>> begin Data provided

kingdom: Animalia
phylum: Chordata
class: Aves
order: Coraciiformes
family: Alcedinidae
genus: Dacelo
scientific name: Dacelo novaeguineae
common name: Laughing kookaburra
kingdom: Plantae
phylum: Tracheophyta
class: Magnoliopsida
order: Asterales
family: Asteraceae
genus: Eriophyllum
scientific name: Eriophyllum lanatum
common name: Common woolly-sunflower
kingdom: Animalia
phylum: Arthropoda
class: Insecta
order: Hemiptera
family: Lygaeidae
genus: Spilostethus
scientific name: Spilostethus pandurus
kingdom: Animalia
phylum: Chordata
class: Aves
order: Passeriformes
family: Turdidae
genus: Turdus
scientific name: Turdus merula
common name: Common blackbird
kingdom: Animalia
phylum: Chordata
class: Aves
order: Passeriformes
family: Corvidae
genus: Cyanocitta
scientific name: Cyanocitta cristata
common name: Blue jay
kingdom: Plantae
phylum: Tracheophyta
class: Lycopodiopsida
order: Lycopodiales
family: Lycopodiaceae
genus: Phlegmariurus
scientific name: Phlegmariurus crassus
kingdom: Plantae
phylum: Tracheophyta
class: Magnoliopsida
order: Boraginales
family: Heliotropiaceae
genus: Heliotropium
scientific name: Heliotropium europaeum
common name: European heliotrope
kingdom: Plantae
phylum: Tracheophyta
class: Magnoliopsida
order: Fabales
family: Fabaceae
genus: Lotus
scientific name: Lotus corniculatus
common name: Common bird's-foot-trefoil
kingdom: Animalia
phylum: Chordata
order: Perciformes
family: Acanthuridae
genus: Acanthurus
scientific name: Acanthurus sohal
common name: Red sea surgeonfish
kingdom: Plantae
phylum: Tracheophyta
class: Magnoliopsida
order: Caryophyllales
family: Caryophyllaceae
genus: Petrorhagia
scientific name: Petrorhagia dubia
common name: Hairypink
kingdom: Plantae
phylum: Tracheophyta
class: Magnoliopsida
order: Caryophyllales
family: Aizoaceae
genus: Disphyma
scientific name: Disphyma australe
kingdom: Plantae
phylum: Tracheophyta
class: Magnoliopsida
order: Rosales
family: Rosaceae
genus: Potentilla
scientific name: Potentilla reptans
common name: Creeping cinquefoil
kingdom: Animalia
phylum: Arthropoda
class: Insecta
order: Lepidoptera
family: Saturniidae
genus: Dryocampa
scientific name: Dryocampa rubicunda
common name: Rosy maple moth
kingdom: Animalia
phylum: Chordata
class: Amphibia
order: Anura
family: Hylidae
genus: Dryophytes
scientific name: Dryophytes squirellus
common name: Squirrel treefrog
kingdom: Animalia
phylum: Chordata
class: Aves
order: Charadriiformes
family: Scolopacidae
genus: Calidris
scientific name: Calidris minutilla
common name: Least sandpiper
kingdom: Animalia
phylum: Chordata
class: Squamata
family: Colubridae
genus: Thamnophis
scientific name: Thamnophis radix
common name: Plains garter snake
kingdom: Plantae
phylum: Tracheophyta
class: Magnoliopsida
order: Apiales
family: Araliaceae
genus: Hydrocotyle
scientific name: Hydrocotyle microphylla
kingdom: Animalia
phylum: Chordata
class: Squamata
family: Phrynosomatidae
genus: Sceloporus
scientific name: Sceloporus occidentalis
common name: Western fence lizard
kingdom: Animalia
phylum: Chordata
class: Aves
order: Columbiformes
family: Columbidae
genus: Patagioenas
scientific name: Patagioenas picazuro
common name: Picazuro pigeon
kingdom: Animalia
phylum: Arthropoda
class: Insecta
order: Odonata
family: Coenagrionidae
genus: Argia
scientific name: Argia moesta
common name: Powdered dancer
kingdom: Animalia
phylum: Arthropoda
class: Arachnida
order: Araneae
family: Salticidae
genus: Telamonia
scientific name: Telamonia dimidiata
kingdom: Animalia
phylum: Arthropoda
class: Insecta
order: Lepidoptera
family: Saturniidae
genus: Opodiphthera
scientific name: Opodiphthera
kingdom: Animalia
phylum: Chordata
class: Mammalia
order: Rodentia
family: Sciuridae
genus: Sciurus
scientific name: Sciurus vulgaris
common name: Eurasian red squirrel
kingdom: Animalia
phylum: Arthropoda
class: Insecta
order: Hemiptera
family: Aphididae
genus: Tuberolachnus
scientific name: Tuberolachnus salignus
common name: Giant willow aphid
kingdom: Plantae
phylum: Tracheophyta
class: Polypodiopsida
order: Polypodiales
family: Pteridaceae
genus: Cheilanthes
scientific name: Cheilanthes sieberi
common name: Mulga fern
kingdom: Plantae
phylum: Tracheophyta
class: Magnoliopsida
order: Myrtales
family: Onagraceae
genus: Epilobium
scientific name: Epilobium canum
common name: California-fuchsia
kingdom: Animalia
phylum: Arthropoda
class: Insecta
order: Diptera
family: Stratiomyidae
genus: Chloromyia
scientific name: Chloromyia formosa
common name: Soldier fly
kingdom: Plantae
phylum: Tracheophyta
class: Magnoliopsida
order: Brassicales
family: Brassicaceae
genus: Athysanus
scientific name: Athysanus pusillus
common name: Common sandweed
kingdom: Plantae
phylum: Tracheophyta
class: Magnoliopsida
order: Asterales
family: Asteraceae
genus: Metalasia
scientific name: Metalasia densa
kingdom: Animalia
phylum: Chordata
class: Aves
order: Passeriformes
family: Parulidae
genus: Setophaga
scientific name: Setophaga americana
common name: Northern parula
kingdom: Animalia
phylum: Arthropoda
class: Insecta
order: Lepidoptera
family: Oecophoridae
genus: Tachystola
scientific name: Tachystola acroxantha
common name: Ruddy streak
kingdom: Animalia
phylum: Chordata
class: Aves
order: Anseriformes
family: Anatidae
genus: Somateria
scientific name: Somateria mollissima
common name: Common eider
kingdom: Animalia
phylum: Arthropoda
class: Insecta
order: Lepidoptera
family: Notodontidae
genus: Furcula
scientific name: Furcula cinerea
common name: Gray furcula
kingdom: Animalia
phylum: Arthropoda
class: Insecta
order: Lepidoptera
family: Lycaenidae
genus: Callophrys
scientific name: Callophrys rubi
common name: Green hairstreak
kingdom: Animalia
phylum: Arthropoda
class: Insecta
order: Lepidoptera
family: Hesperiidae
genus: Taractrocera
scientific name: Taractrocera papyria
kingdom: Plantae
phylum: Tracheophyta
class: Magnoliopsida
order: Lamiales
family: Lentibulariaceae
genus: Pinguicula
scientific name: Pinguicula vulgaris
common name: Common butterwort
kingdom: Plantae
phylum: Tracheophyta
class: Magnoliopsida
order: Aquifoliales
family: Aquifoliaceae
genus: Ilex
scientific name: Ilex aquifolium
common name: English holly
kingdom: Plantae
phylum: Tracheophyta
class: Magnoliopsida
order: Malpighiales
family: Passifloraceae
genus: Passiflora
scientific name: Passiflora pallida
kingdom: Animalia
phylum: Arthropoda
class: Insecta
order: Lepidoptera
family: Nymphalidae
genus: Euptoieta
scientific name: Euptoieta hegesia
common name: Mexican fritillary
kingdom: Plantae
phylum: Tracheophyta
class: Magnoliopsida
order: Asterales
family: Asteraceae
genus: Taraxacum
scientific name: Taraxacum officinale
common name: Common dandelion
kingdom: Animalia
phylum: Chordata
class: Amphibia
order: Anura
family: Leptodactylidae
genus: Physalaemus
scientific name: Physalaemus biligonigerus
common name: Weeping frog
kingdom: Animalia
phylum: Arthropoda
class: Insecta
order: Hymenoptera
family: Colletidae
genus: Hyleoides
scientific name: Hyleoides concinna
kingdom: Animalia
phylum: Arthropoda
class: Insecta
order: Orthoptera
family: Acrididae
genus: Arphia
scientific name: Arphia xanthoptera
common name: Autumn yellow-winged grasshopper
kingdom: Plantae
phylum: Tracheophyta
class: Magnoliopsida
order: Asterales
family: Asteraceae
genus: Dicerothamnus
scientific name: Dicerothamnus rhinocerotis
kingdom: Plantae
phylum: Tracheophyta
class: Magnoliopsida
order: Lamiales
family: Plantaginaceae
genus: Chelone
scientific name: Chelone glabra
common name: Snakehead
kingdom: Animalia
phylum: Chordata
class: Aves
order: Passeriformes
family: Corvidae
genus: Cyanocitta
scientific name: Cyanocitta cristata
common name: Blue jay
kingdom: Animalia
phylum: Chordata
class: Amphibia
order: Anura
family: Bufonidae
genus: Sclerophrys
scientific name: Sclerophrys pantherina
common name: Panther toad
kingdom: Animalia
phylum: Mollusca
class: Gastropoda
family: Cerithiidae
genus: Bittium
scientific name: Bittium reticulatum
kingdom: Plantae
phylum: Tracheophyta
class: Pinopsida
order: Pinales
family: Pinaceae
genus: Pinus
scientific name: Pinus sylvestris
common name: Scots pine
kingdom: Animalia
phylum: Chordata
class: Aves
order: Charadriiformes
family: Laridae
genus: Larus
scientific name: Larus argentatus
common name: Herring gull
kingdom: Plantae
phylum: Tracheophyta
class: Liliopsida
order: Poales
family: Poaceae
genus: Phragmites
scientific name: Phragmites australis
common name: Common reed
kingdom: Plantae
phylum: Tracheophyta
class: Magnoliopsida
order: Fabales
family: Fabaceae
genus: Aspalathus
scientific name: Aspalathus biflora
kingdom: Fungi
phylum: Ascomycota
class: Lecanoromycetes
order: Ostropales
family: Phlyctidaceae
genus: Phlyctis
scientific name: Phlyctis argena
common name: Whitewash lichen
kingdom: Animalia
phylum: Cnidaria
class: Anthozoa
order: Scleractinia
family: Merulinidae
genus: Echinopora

>> end Data provided

Exercise requirements:
Substitute "vernacular name" for every occurrence of "common name" in the records, starting with the line that contains "class: Mammalia" and continuing through the line that contains "genus: Tachystola". Reproduce only those lines, with everything else unchanged.

Written solution:
class: Mammalia
order: Rodentia
family: Sciuridae
genus: Sciurus
scientific name: Sciurus vulgaris
vernacular name: Eurasian red squirrel
kingdom: Animalia
phylum: Arthropoda
class: Insecta
order: Hemiptera
family: Aphididae
genus: Tuberolachnus
scientific name: Tuberolachnus salignus
vernacular name: Giant willow aphid
kingdom: Plantae
phylum: Tracheophyta
class: Polypodiopsida
order: Polypodiales
family: Pteridaceae
genus: Cheilanthes
scientific name: Cheilanthes sieberi
vernacular name: Mulga fern
kingdom: Plantae
phylum: Tracheophyta
class: Magnoliopsida
order: Myrtales
family: Onagraceae
genus: Epilobium
scientific name: Epilobium canum
vernacular name: California-fuchsia
kingdom: Animalia
phylum: Arthropoda
class: Insecta
order: Diptera
family: Stratiomyidae
genus: Chloromyia
scientific name: Chloromyia formosa
vernacular name: Soldier fly
kingdom: Plantae
phylum: Tracheophyta
class: Magnoliopsida
order: Brassicales
family: Brassicaceae
genus: Athysanus
scientific name: Athysanus pusillus
vernacular name: Common sandweed
kingdom: Plantae
phylum: Tracheophyta
class: Magnoliopsida
order: Asterales
family: Asteraceae
genus: Metalasia
scientific name: Metalasia densa
kingdom: Animalia
phylum: Chordata
class: Aves
order: Passeriformes
family: Parulidae
genus: Setophaga
scientific name: Setophaga americana
vernacular name: Northern parula
kingdom: Animalia
phylum: Arthropoda
class: Insecta
order: Lepidoptera
family: Oecophoridae
genus: Tachystola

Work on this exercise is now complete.